### Written exercise 1
In the church history, where did the congregation meet before the church was built?
### Written exercise 2
Write out the church history from "In subsequent years" up to and including "been little singers!", word for word.

### Selected excerpt
This was the culmination of a plan which had been a long time in the making and was thought essential to meet the needs of the local population. For some years prior to the building of the church a congregation met in the old Hob Lane School. A site was donated for the building of a mission church around about time that this congregation was established in the late 1880s, however nothing was done with this land until 1903 when the original site near to the White Horse was swapped for the site where the church now stands. This was not without difficulty as it involved that perennial nightmare for all developers – the diversion of a footpath!
On that sunny day in May 1905 the Hob Lane Mission Church did not have a name – five months later a vote was taken as to the name with St. James preferred to St Michael. The first service in the building, which cost the princely some of £1,406 6s 9d, took place on Friday 17th November a crowded church witnessed the Bishop of Manchester dedicate the building. As with all construction projects there were teething problems and the original architect was called back in February 1906 to address damp problems – which are still ongoing over 111 years later!
The church building was immediately an integral part of the community and in its 112 year history most of the local population have been involved worship and activity there.
One of the highlights of the year from 1906 and which survives in a different form today is a celebration of the churches anniversary on the second Sunday in May. Today the congregations of St. Anne and St. James join together for a service and a “Jacob’s join” lunch, but earlier years saw different activities. The first anniversary in 1906 was marked with two services, one at 3.00 pm and one at 6.30 pm. According to reports from the time both services were well attended and the preacher was Rev Goodacre – Curate of Atherton. In addition the collections at both services of £30.5s.7d was a record amount!
In subsequent years the anniversary became known as Sermons Sunday. The congregation would meet in the morning for a short service in church followed by a walk of witness around the area. The procession was traditionally led by the children including the “little singers”. These were traditionally little girls from the Sunday School who would be taught to sing two hymns, one for the afternoon service held after the walk and the other for Evensong. They were all dressed in white dresses and wore veils. There are a few older ladies in the village who have been little singers!

### Data section
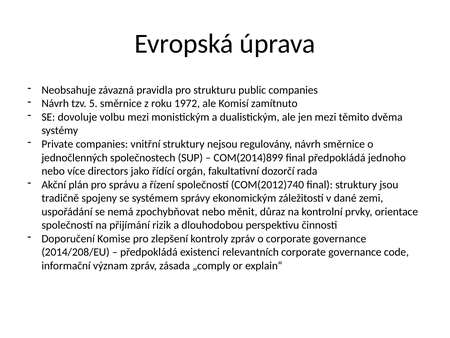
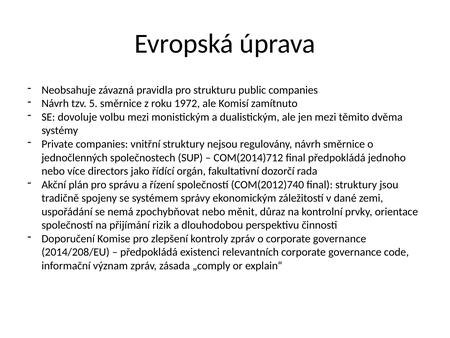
COM(2014)899: COM(2014)899 -> COM(2014)712
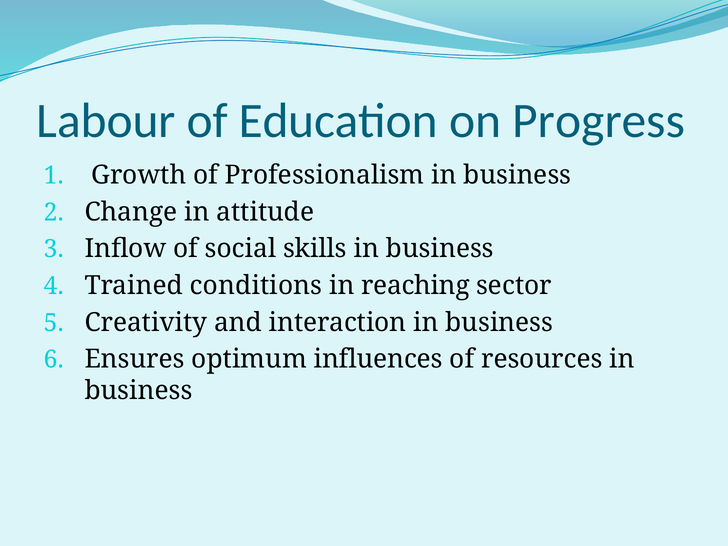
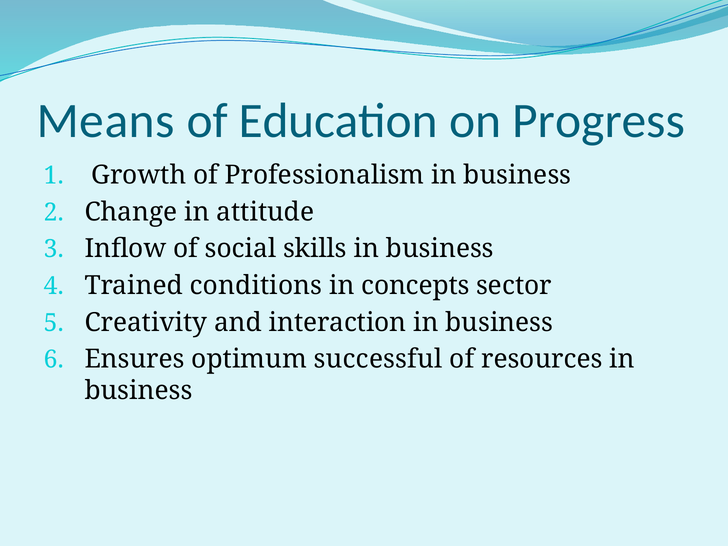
Labour: Labour -> Means
reaching: reaching -> concepts
influences: influences -> successful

### Correct result 1
In the old Hob Lane School.

### Correct result 2
In subsequent years the anniversary became known as Sermons Sunday. The congregation would meet in the morning for a short service in church followed by a walk of witness around the area. The procession was traditionally led by the children including the “little singers”. These were traditionally little girls from the Sunday School who would be taught to sing two hymns, one for the afternoon service held after the walk and the other for Evensong. They were all dressed in white dresses and wore veils. There are a few older ladies in the village who have been little singers!